TASK INSTRUCTIONS:
Rewrite the records below as a numbered list with one line per item, skipping the blank lines. Leave the pictures out of your answer.

STORED DATA:
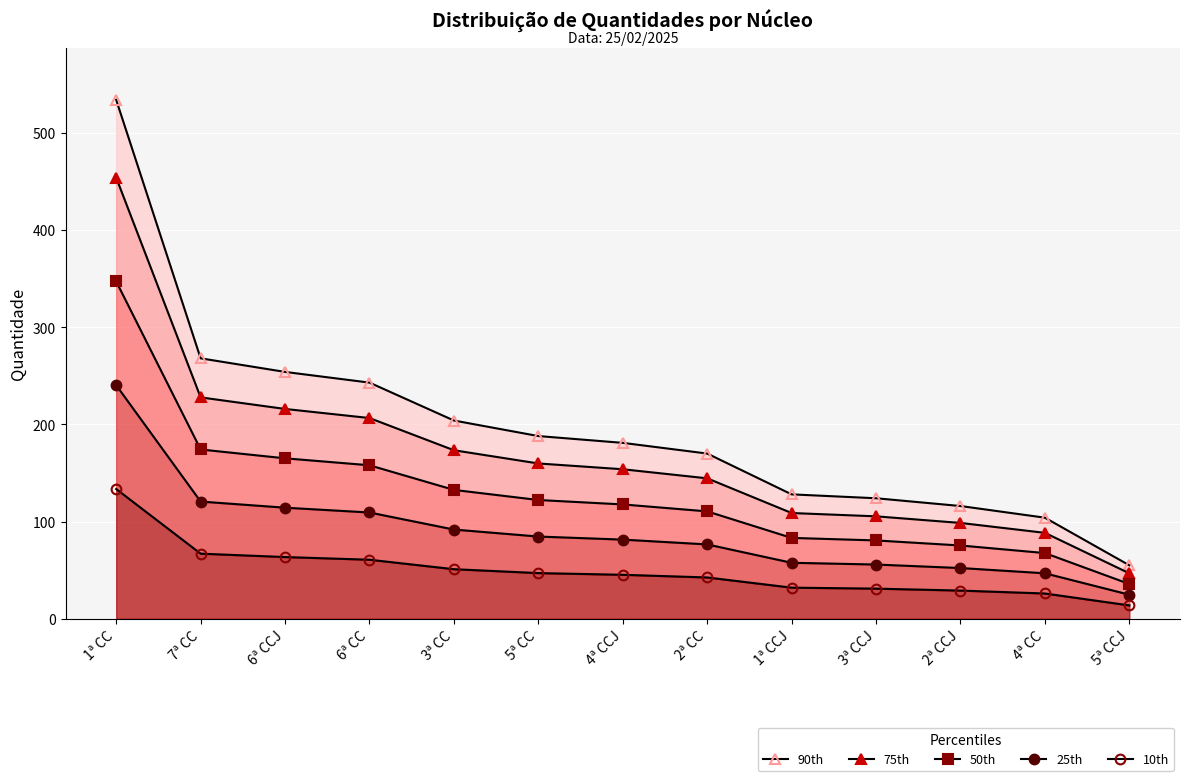

True or false: 25th and 75th intersect in this chart.

False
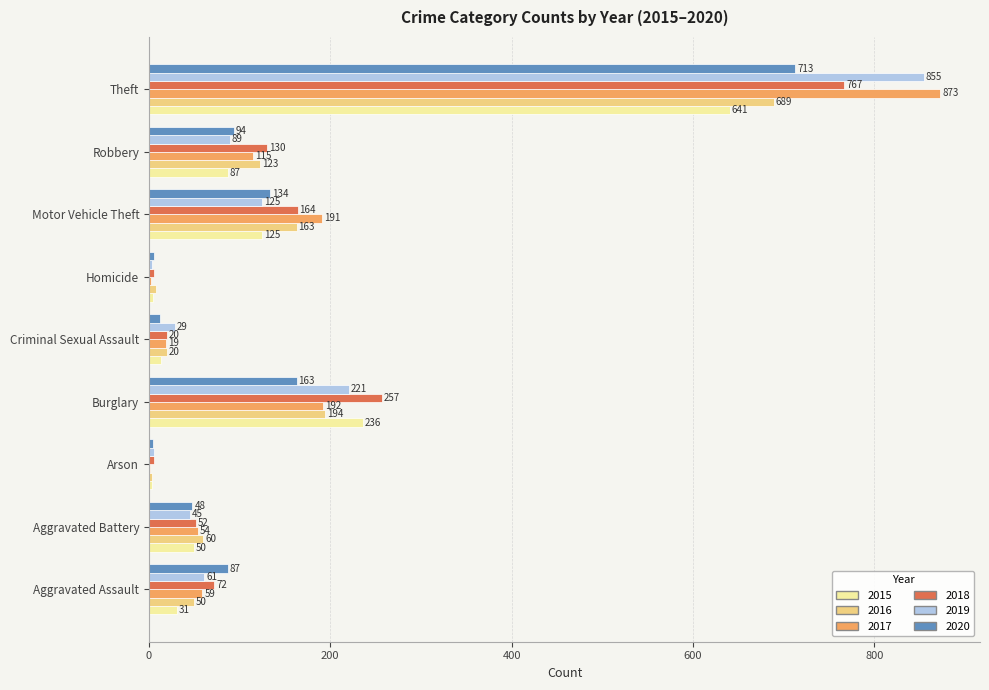

True or false: 2016 has a value of 194 at Burglary.

True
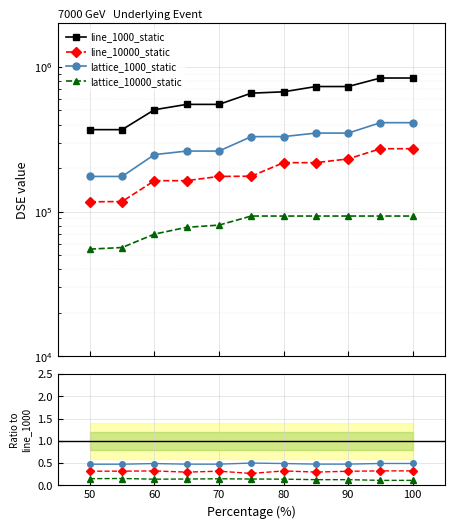

How many data points does each series have?

11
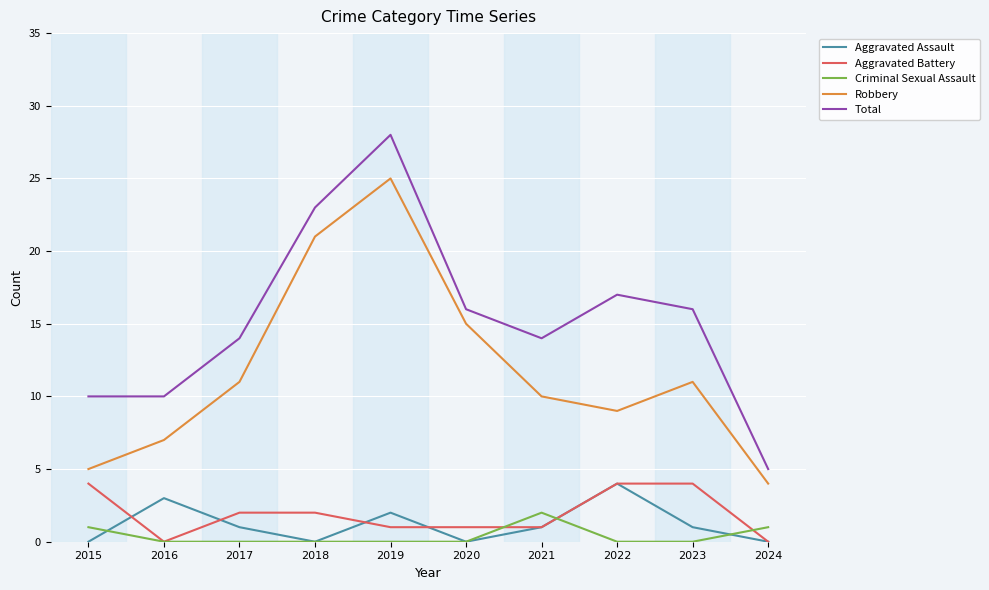

What is the greatest value displayed?

28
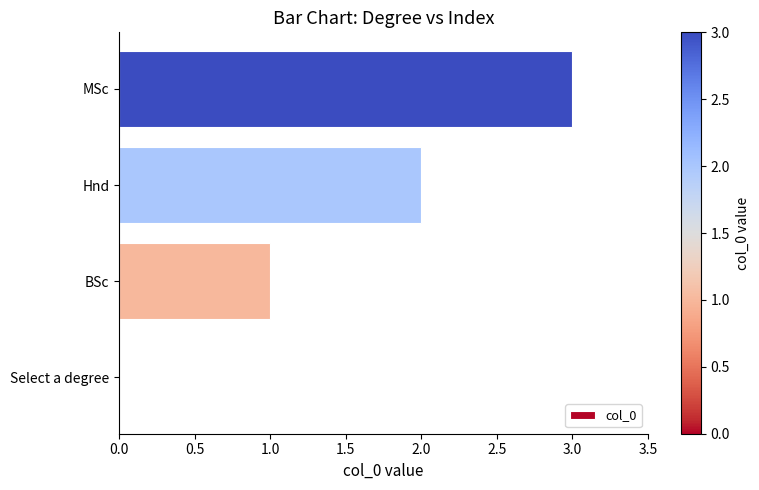

What is the maximum value shown in the chart?

3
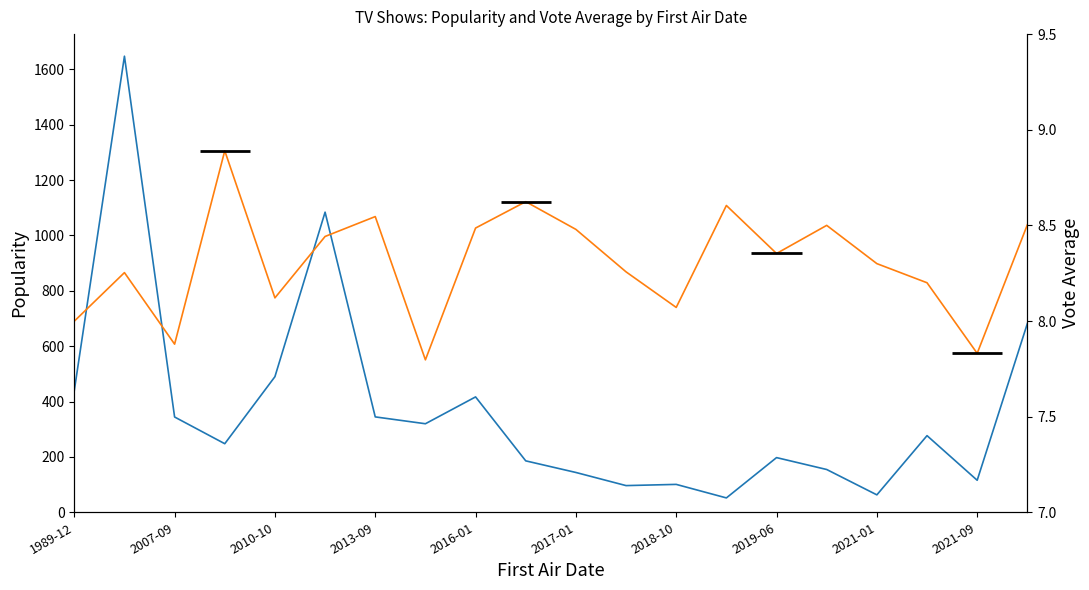

What is the sum of the popularity values at 2017-01 and 2021-09?

259.3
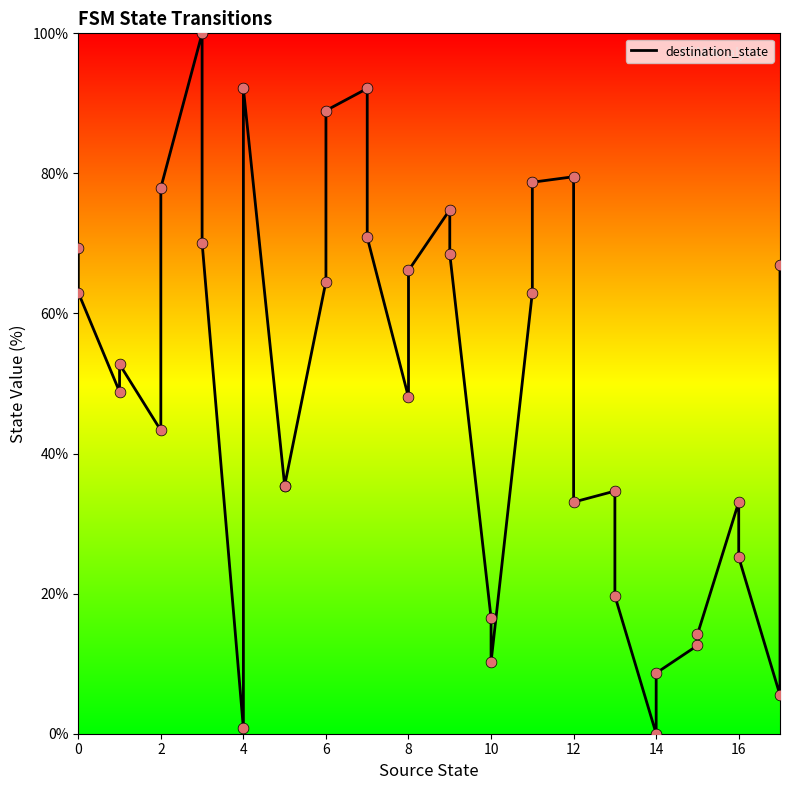

What is the change in value from 12 to 10?

-64.6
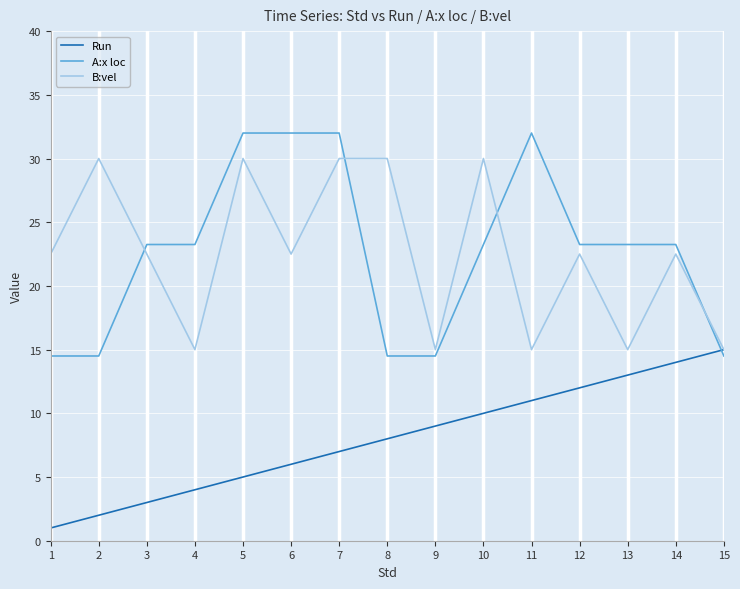

The value of A:x loc at 3 is 23.2. True or false?

True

SOLUTION TO THIS EXERCISE:
1. True or false: 25th and 75th intersect in this chart.
2. False
3. True or false: 2016 has a value of 194 at Burglary.
4. True
5. How many data points does each series have?
6. 11
7. What is the greatest value displayed?
8. 28
9. What is the maximum value shown in the chart?
10. 3
11. What is the sum of the popularity values at 2017-01 and 2021-09?
12. 259.3
13. What is the change in value from 12 to 10?
14. -64.6
15. The value of A:x loc at 3 is 23.2. True or false?
16. True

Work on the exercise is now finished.